State and Federal Privacy Laws Complicate School Safety in Washington State School District

Student-privacy laws complicate schools’ ability to prevent attacks
Via: The Seattle Times

This story continues the myths surrounding state and federal student records privacy laws. Persistent misperceptions exist about the role of FERPA in the safe schools movement. This need not be. Every educator needs to understand FERPA and its impact on interagency collaboration—especially after Columbine. It is still true that FERPA remains focused on what Congress in 1974 saw as growing evidence of abuse of access to student records. Attracting specific concern were incidents of access to student records without parental notice or consent, lack of a consistent system for governing access to records by other agencies, and failure to disclose disciplinary information to parents. It is equally clear that FERPA provides a strict framework to deter abusive practices by conditioning the availability of federal funds to schools that comply with its regulations.
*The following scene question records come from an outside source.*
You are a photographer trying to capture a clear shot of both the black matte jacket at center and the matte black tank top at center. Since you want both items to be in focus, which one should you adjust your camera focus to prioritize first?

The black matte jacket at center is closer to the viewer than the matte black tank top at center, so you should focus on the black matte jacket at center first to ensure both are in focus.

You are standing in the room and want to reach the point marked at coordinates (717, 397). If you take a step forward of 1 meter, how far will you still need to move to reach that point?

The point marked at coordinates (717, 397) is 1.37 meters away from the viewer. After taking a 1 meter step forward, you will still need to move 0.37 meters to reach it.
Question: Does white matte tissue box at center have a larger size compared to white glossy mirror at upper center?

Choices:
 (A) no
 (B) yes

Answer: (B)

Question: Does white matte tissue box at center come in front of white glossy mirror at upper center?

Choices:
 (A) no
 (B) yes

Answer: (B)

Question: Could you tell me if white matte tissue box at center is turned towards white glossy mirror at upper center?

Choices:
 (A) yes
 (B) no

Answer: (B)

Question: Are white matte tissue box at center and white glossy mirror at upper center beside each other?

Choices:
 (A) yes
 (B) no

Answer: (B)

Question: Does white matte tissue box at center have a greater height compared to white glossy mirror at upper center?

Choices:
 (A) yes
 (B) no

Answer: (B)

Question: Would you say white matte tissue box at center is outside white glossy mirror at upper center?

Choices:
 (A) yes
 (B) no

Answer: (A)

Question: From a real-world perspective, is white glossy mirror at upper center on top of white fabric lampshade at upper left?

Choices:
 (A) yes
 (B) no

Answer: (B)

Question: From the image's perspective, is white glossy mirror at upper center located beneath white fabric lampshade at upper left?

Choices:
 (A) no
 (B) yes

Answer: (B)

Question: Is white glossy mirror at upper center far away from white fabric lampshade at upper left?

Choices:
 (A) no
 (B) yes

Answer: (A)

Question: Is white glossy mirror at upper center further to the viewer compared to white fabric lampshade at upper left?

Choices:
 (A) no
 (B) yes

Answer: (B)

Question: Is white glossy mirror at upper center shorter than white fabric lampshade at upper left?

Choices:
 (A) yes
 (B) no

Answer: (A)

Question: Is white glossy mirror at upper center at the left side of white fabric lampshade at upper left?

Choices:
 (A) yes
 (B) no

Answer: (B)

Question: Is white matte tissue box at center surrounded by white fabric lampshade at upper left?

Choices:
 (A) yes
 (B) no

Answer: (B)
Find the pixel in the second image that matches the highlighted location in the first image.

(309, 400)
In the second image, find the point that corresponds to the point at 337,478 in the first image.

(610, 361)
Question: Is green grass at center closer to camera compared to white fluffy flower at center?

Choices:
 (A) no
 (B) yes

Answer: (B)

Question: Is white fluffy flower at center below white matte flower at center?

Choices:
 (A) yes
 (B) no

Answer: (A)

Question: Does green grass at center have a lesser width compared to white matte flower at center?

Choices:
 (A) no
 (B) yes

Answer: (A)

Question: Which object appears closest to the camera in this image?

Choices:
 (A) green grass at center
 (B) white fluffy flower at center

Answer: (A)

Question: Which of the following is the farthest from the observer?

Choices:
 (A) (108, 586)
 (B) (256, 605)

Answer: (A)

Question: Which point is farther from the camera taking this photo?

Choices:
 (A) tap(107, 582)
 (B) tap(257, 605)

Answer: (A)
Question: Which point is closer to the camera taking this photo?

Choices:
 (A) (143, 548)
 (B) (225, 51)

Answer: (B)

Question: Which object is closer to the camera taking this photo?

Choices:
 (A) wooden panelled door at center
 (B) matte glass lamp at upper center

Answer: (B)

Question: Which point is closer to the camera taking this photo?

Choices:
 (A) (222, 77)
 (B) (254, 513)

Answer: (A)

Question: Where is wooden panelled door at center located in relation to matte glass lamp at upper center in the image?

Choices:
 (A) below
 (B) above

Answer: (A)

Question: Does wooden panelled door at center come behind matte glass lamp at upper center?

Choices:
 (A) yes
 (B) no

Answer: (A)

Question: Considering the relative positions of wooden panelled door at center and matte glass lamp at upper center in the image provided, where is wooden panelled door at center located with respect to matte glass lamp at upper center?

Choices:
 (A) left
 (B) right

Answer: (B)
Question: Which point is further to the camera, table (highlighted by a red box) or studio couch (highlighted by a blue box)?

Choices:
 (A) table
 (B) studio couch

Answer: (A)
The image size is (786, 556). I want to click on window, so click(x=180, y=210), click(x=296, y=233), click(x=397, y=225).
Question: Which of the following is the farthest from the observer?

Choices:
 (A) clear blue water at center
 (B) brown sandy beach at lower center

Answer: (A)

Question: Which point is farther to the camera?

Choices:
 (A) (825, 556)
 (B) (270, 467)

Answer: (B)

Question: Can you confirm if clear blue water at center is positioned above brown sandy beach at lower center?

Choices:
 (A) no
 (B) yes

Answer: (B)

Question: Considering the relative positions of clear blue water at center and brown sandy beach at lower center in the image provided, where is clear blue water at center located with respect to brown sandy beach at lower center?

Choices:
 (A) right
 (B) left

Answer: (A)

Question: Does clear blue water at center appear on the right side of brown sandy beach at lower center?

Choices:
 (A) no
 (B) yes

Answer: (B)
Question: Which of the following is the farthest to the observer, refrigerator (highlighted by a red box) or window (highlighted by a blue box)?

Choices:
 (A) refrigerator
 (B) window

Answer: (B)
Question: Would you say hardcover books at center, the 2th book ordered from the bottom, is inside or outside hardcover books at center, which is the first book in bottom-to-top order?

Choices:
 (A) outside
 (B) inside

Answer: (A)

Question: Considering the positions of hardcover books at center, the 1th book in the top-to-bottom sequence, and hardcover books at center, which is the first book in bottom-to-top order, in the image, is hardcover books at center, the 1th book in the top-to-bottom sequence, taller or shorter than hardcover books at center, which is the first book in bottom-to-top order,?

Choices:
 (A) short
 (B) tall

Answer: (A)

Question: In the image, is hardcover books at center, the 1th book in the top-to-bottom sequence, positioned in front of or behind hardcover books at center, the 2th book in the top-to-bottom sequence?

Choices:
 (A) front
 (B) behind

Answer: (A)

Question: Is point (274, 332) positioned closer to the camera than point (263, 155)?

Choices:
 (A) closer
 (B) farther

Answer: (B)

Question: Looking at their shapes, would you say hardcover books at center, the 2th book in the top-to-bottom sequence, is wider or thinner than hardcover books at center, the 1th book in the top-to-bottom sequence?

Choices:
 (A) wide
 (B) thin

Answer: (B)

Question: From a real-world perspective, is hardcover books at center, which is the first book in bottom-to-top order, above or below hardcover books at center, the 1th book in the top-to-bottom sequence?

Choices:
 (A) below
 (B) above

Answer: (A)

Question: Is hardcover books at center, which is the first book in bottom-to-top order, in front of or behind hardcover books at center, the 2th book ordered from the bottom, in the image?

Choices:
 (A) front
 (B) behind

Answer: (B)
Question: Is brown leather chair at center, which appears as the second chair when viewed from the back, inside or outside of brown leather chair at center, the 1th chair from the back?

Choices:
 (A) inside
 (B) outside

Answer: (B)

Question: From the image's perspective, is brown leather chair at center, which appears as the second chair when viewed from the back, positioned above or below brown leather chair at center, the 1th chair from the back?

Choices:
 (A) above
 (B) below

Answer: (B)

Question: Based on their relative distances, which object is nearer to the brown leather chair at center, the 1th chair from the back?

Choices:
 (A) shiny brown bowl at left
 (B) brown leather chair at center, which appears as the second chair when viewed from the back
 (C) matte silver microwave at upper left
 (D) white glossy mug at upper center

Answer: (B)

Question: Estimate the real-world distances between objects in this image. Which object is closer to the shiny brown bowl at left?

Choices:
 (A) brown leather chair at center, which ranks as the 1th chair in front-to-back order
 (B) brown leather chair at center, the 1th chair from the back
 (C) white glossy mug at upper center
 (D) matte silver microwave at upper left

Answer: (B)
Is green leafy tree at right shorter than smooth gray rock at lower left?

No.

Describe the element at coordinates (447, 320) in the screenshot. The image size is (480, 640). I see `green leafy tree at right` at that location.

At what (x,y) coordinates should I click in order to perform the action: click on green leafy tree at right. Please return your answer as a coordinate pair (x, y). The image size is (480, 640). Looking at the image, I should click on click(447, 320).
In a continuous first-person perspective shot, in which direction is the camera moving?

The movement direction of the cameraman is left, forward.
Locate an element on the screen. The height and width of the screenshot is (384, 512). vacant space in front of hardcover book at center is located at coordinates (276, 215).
However, both Congress and the courts have clarified what constitutes a violation of FERPA’s privacy provisions. Congress has refined a list of the circumstances when disclosure is permitted without prior written consent. It includes disclosures that are made:

• To comply with a judicial order or lawfully issued subpoena, 34 CFR 99.31(a)(9);

• In connection with a health or safety emergency, 34 CFR 99.31(a)(10);

• To provide “directory information” (student name, address, date of birth, dates of attendance, etc.), 34 CFR 99.37;

• To state and local officials in compliance with a state statute that requires or authorizes information sharing, 34 CFR 99.31(a)(5), 99.38;

• To provide information from the school’s law enforcement unit records file that is usually maintained by the SRO, 34 CFR 99.3, 99.8;

• To other school officials, including teachers, within the school or school district, 34 CFR 99.31(a)(1);

• To officials of another school, school system, or postsecondary institution where the student seeks or intends to enroll, 34 CFR 99.34; and

• To teachers and school officials in other schools when the information concerns disciplinary action taken against the student for conduct, 34 CFR 99.36.

A majority of States now permit or require school officials to share information when it is in the best interests of campus safety and child protection. It is not a matter of whether educators can share. Instead it is a matter of when, to whom, and under what circumstances. FERPA is simply not the impediment most think it to be.

As to HIPAA, it is difficult to conceive of a school district to which its privacy regulations apply. It simply does not control the question of records dissemination policies. See Joint Guidance on the Application of (FERPA) and (HIPAA) to Student Health Records.